New Delhi: Indian Railways is finalising a new policy to bring about state-of-the-art technology in wagon manufacturing and maintenance and allow private players to procure wagons on lease without investing in it.
The new wagon policy, to be announced soon, is a step towards opening up of the wagon sector to private sector, said a senior railway ministry official.
The existing wagons were designed 25 years ago. They have become outdated and there is a need to change it to meet the global standard, said the official.
Currently, customers have to buy their own wagons for carrying goods under the wagon investment scheme. “If a person wants to carry goods on a truck, he does not have to invest in a truck.
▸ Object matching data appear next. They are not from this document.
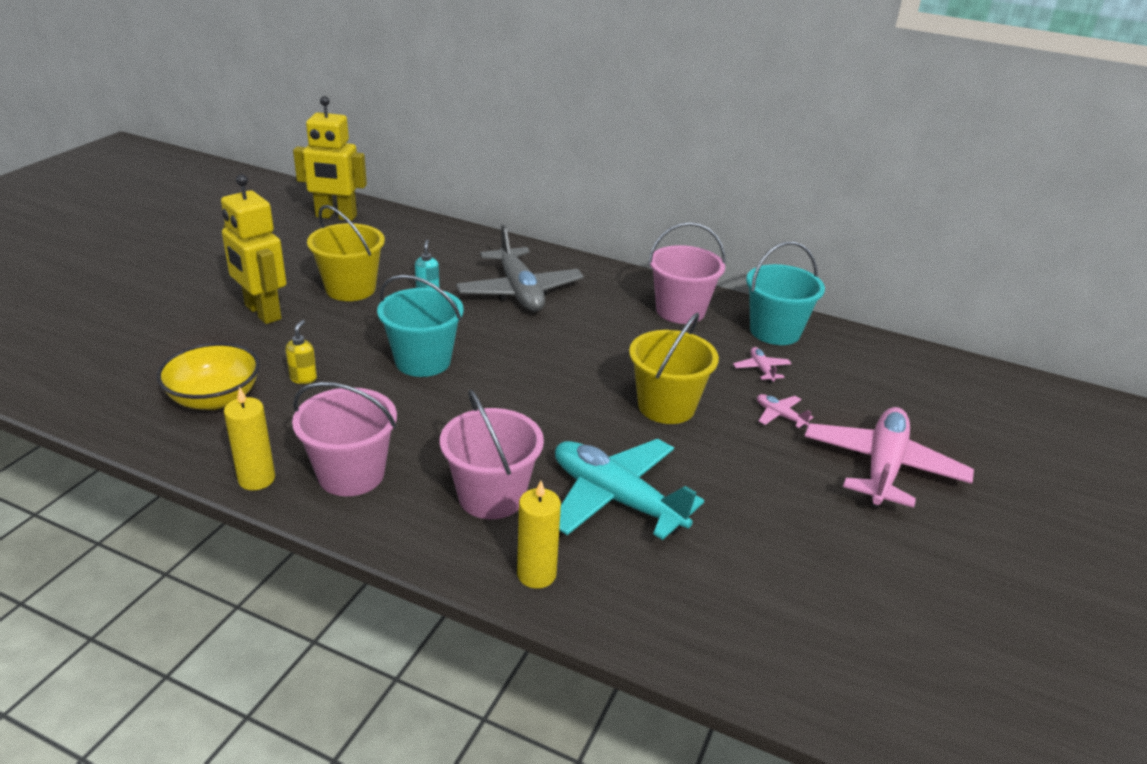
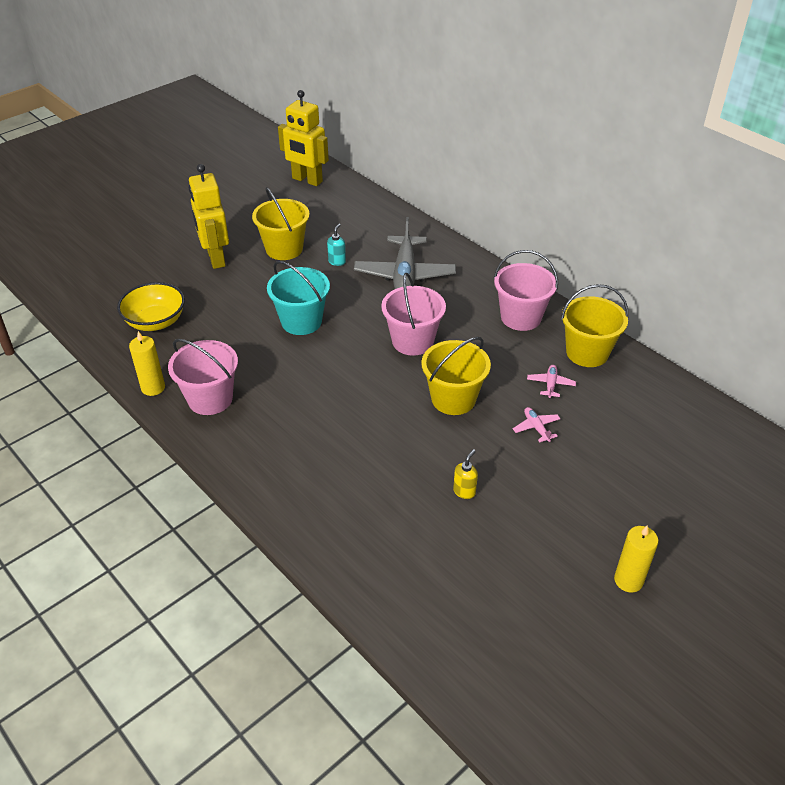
camera: 25 degrees right, 10 degrees up
yellow soap dispenser [286,320,317,384] -> yellow soap dispenser moved to [453,449,478,499]
pink bucket [440,389,544,519] -> pink bucket moved to [381,273,446,356]
yellow candle [517,481,561,589] -> yellow candle moved to [614,526,658,592]
turquoise plane [555,439,704,540] -> none
turquoise bucket [746,242,825,345] -> yellow bucket [561,284,628,367]
pink plane [805,407,974,509] -> none

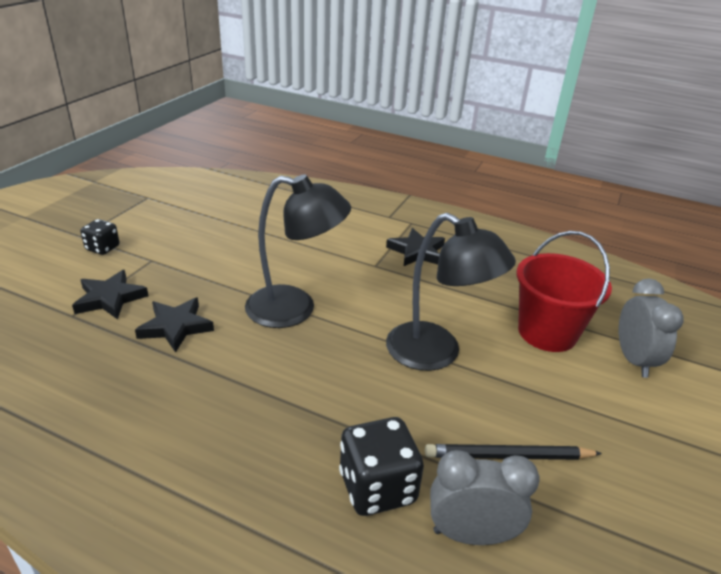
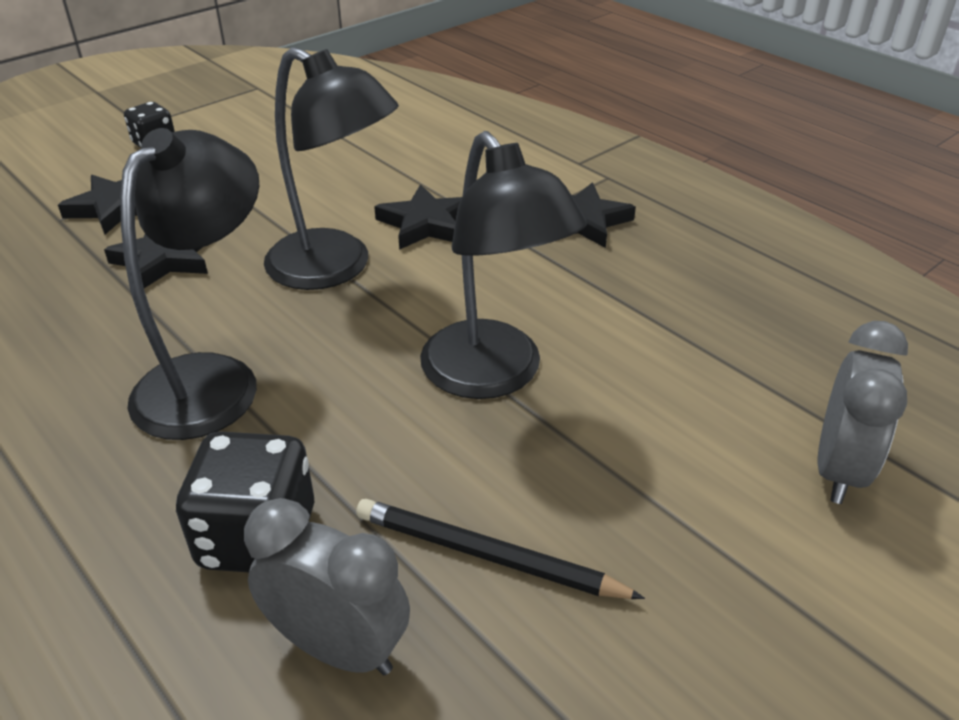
camera: 25 degrees right, 5 degrees up
red bucket [517,231,612,352] -> none
none -> black lamp [120,128,259,440]
none -> black star [374,184,462,250]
Then, why should he invest in wagons if he wants to carry it on train?” said the official.
The policy would allow private players to invest in special kinds of wagons and lease them to customers of railways. Till now, it was only railways which can lease out wagons.
“Once the wagon sector is opened up to private players, it would bring new design and new technology to the wagon manufacturing and maintenance,” said the official.
“There is a need for new design of wagons for transportation of specific commodities like cement, iron ore which are the largest items carried by railways today. However, the railways would not use its capital for these new wagons though the design has to be approved by it”.
“Our wagons and containers are not equipped to carry large numbers of vehicles like in Europe or the US. That is why, the autmobile industry is still depending upon the road transport for its business. The automobile industry is growing at a fast pace and our containers and wagons have to be redesigned to meet the challenge,“ said the official.
Railways hope that once wagon manufacturing and leasing is opened up to public private participation mode, the wagon investors would bring latest technology to the sector.
It has also been proposed to increase the axle load of freight trains to 32.5 tonnes. The move will help wagons increase their gross weight carrying capacity to 130 tonnes from the present 91 tonnes.